■ PROBLEM DESCRIPTION
Output the first line below and each one after it, exactly, up to and including the line holding "FIG. 8. Stability". Pictures should not be copied.

■ DATASET EXCERPT

━━━━━━━━━━

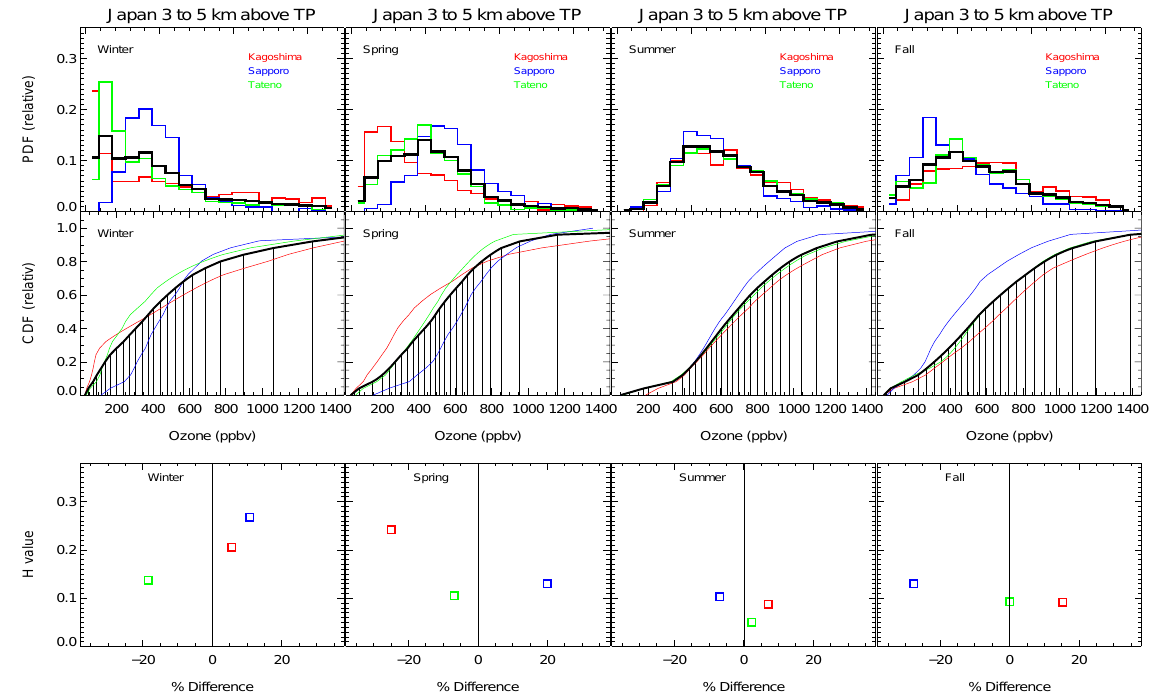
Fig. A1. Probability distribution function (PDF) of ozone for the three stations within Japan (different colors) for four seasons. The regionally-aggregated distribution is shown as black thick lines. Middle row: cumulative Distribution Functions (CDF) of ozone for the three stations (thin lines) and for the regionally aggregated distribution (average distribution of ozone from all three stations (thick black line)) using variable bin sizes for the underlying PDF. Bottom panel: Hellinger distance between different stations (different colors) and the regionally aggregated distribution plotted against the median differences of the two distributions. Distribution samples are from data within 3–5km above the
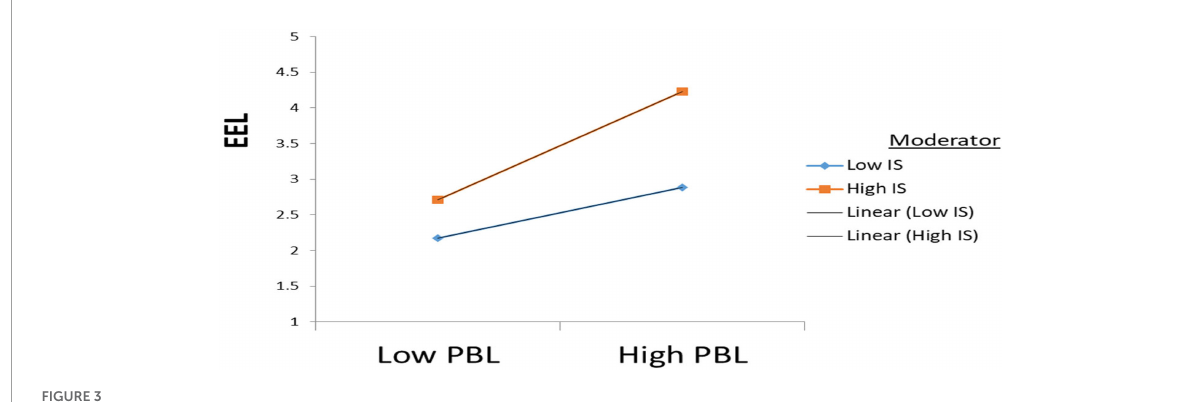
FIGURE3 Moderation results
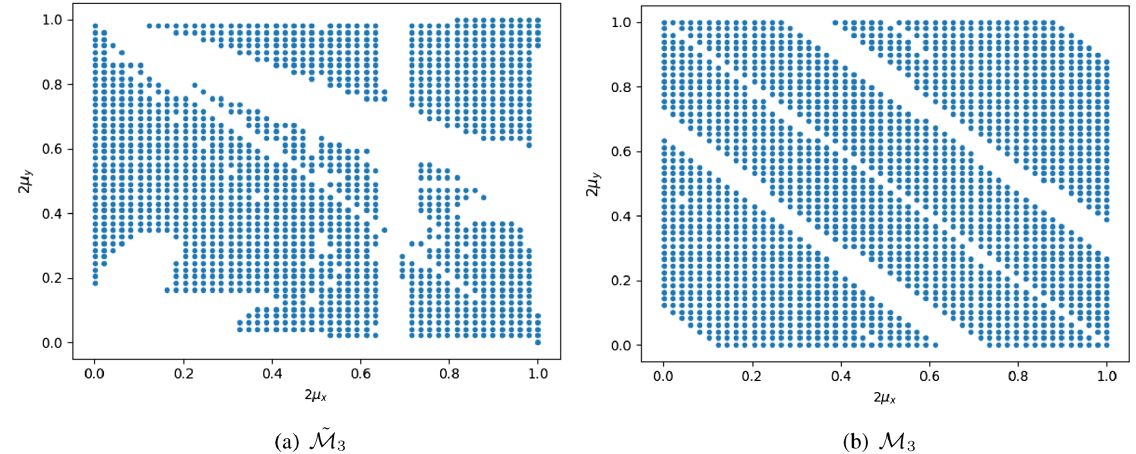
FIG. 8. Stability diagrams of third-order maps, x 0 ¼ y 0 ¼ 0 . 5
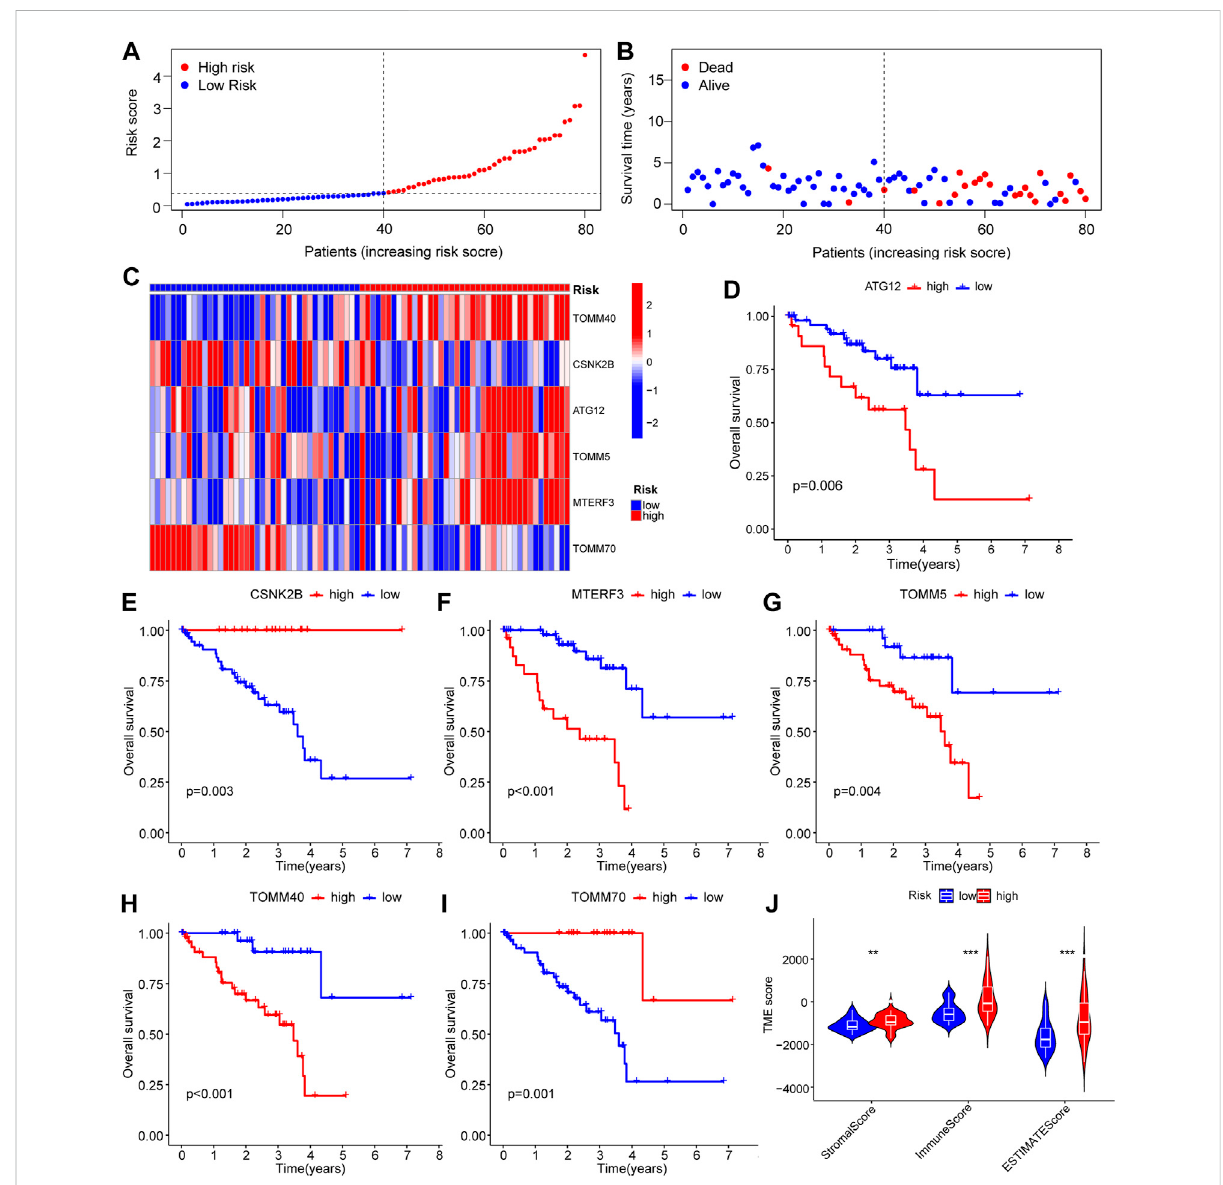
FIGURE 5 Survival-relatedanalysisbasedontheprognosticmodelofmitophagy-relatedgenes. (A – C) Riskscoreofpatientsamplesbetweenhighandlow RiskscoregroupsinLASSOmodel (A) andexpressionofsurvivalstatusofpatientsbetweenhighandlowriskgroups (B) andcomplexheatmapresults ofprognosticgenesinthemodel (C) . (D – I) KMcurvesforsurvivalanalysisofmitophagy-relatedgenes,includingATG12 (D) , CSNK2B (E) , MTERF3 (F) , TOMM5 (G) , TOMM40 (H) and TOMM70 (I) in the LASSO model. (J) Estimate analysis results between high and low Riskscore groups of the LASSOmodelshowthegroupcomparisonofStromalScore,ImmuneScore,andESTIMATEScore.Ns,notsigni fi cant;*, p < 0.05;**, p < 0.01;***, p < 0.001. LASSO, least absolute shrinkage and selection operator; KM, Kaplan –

━━━━━━━━━━

■ YOUR RESPONSE
Fig. A1. Probability distribution function (PDF) of ozone for the three stations within Japan (different colors) for four seasons. The regionally-aggregated distribution is shown as black thick lines. Middle row: cumulative Distribution Functions (CDF) of ozone for the three stations (thin lines) and for the regionally aggregated distribution (average distribution of ozone from all three stations (thick black line)) using variable bin sizes for the underlying PDF. Bottom panel: Hellinger distance between different stations (different colors) and the regionally aggregated distribution plotted against the median differences of the two distributions. Distribution samples are from data within 3–5km above the
FIGURE3 Moderation results
FIG. 8. Stability diagrams of third-order maps, x 0 ¼ y 0 ¼ 0 . 5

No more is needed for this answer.